Allocation randomized
Endpoint classification safety/efficacy study
Intervention model factorial assignment
Masking open label
Primary purpose treatment
Arm
(Experimental)
Induction therapy allocation: Campath-1H Maintenance therapy allocation (at 6 months post-transplant): Sirolimus
alemtuzumab Campath-1H
Alemtuzumab 30 mg intravenously or subcutaneously Two doses 24 hours apart
sirolimus Rapamune
Sirolimus: target trough levels 5-10 ng/mL for first 6 months, then 5-8 ng/mL
(Experimental)
Induction therapy allocation: Campath-1H Maintenance therapy allocation (at 6 months post-transplant): Tacrolimus
alemtuzumab Campath-1H
Alemtuzumab 30 mg intravenously or subcutaneously Two doses 24 hours apart
tacrolimus Prograf
Target trough level 5-12 ng/mL for first 6 months after basiliximab; 5-7 ng/mL for first six months after basiliximab. 5-7 ng/mL for all participants after 6 months.
(Active Comparator)
Induction therapy allocation: Basiliximab Maintenance therapy allocation (at 6 months post-transplant): Tacrolimus
basiliximab Simulect
20 mg intravenously Two doses 96 hours apart
tacrolimus Prograf
Target trough level 5-12 ng/mL for first 6 months after basiliximab; 5-7 ng/mL for first six months after basiliximab. 5-7 ng/mL for all participants after 6 months.
(Active Comparator)
Induction therapy allocation: Basiliximab Maintenance therapy allocation (at 6 months post-transplant): Sirolimus
basiliximab Simulect
20 mg intravenously Two doses 96 hours apart
sirolimus Rapamune
Sirolimus: target trough levels 5-10 ng/mL for first 6 months, then 5-8 ng/mL

Primary Outcomes

Measure
Biopsy-proven acute rejection
time frame: 6 months
Graft function
time frame: 2 and 5 years post-transplantation

Secondary Outcomes

Measure
Graft survival
time frame: 6 months, 2 and 5 years
Serious infection
time frame: 2 and 5 years
Malignancy
time frame: 2 and 5 years
Major vascular event
time frame: 2 and 5 years

Eligibility Criteria

Male or female participants at least 18 years old.

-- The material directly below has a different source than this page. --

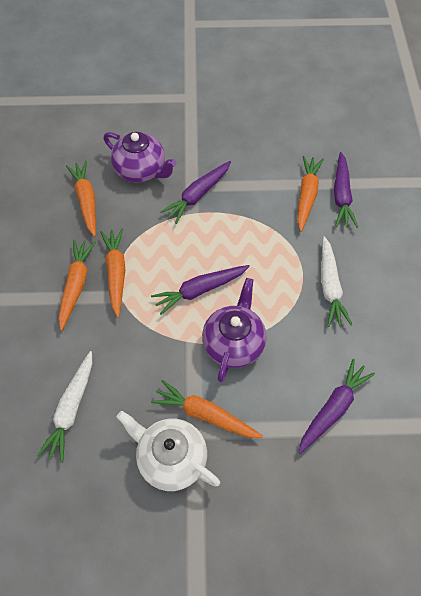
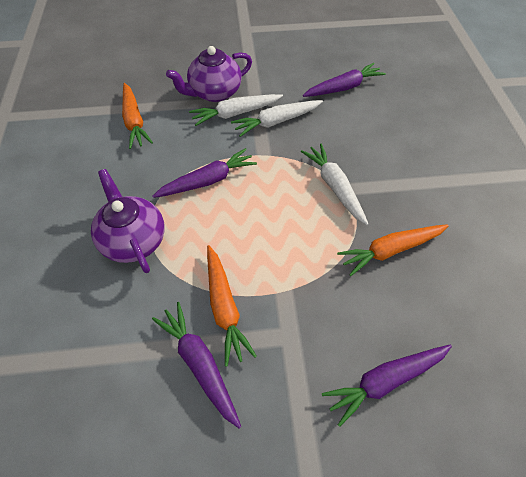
orange carrot: 5 -> 3
white carrot: 2 -> 3
white teapot: 1 -> 0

Inclusion Criteria: - men or women aged over 18 years - recipient of kidney transplant (planned in next 24 hours) Exclusion Criteria: - recipients of multi-organ transplant - previous treatment with Campath-1H - active infection (including HIV, hepatitis B or C) - history of anaphylaxis to humanized monoclonal antibody - history of malignancy (except adequately treated non-melanoma skin cancer) - loss of kidney transplant within 6 months not due to technical reasons - medical history that might limit the individual's ability to take trial treatments for the duration of the study

Additional Information

Official title Open-label, Randomised Multicentre Study of CAMPATH-1H Versus Basiliximab Induction Treatment and Sirolimus Versus Tacrolimus Maintenance Treatment for the Preservation of Renal Function in Patients Receiving Kidney Transplants
Principal investigator Colin Baigent
Description The long-term survival of kidney transplants has not improved over the past decade despite reductions in the rate of acute rejection. The commonest cause of late graft loss is chronic allograft nephropathy which is frequently caused by calcineurin inhibitor toxicity. Therefore, it may be possible to improve long-term graft outcomes by reducing the amount of calcineurin inhibitor exposure. Two possible strategies to do this will be tested. Firstly, Campath-1H (a monoclonal lymphocyte-depleting antibody) will be compared to standard basiliximab-based induction. All patients will then receive tacrolimus-based maintenance therapy for 6 months (using lower doses in the Campath-1H arm). At six months, patients will be re-randomised between remaining on tacrolimus and converting to sirolimus (and therefore no longer take calcineurin inhibitors). Patients will then be followed-up in clinic and through routine NHS registries to collect information on relevant outcomes (including graft function, survival, hospitalisations and death).
Trial information was received from ClinicalTrials.gov and was last updated in November 2016.
Information provided to ClinicalTrials.gov by University of Oxford.